→ Trecho:
● ● ● ●

1963 foi o ano em que o Visconde de
Cairu mais se aproximou da disciplina militar que a direção do colégio buscava
há três anos (provavelmente há mais tempo, pois eu entrara lá em 1961). Seu
Miguel, o novo inspetor, contribuiu muito para isso. No meu primeiro ano lá,
quem inspecionava os alunos era o Seu Oscar. Ele, sempre com um charuto fedegoso
na boca, tinha mania de monitores; escalava um monitor por cada turma e que
responderia por ela. Não era uma delegação de poder e sim uma maneira esperta
de diminuir o seu trabalho. Lembrou-me uma professora do curso primário
ordenando que a turma de 40 alunos juntasse as carteiras, como se mesas fossem
de restaurantes, em grupo de 5. Cada quinteto ficava sob a responsabilidade de
um aluno designado por ela. Assim, eu fiquei com o dever de controlar o
Joaquim, filho do açougueiro da Rua Honório, que já mostrava, desde garoto, que
não seguiria o bom caminho.
Pelo menos, com Seu Oscar, nunca fui
monitor. No segundo ano ginasial, ele continuou, mas, em 1963, entrou no seu
lugar o Seu Miguel, bem mais novo e com muita disposição para executar a sua
função. Ele era o nosso Inspetor Javert.
O que fazíamos nos anos anteriores ir
para o pátio e por lá ficar proseando por um bom tempo, enquanto não se
encerrava uma aula aborrecida, acabou. Retardar a entrada na escola porque a
traquinagem estava muito boa, nem pensar. Em 1963, a sirene tocava antes da 7h
da manhã e tínhamos de entrar, colocando nossas cadernetas numa cesta de
tamanho industrial, sob a vigilância implacável do Seu Miguel e elas só seriam
devolvidas com o carimbo de “compareceu”, ao meio-dia em ponto. Não havia um só
buraco nas cinco aulas diárias.
Eu fumava, com 15 anos de idade já era
viciado e a hora do recreio era o momento em que eu me enfiava no banheiro,
onde havia fileiras de privadas, com as suas respectivas portas, para
satisfazer o meu vício. O fedor da nicotina neutralizava o cheiro da merda. Mas
como fumar se o Inspetor Miguel era onipresente? Meus maços de Continental
levavam mais tempo para terminar, houve isso de bom.
Estudando de manhã, eu costumava acordar
cedo. O meu pai fazia o café e eu já estava de pé rumo ao chuveiro. Eu lhe
fazia companhia no café com leite, que ele gostava pelando. Para esfriar a
minha bebida, eu buscava um sopro comparável a do Lobão, quando tentava
derrubar a casa dos Três Porquinhos; ainda assim, a pele do meu céu da boca
descascou umas três vezes.

● ● ● ●

→ Registros:
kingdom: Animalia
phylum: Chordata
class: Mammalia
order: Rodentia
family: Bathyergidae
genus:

● ● ● ●

→ Instruções:
[a] De acordo com o trecho, a que horas as cadernetas eram devolvidas aos alunos?
[b] Transcreva do trecho a parte entre "Pelo menos, com" e "nosso Inspetor Javert.", incluindo as duas.
Baseie-se apenas no trecho.

→ Respostas:
[a] Ao meio-dia em ponto.

[b]
Pelo menos, com Seu Oscar, nunca fui
monitor. No segundo ano ginasial, ele continuou, mas, em 1963, entrou no seu
lugar o Seu Miguel, bem mais novo e com muita disposição para executar a sua
função. Ele era o nosso Inspetor Javert.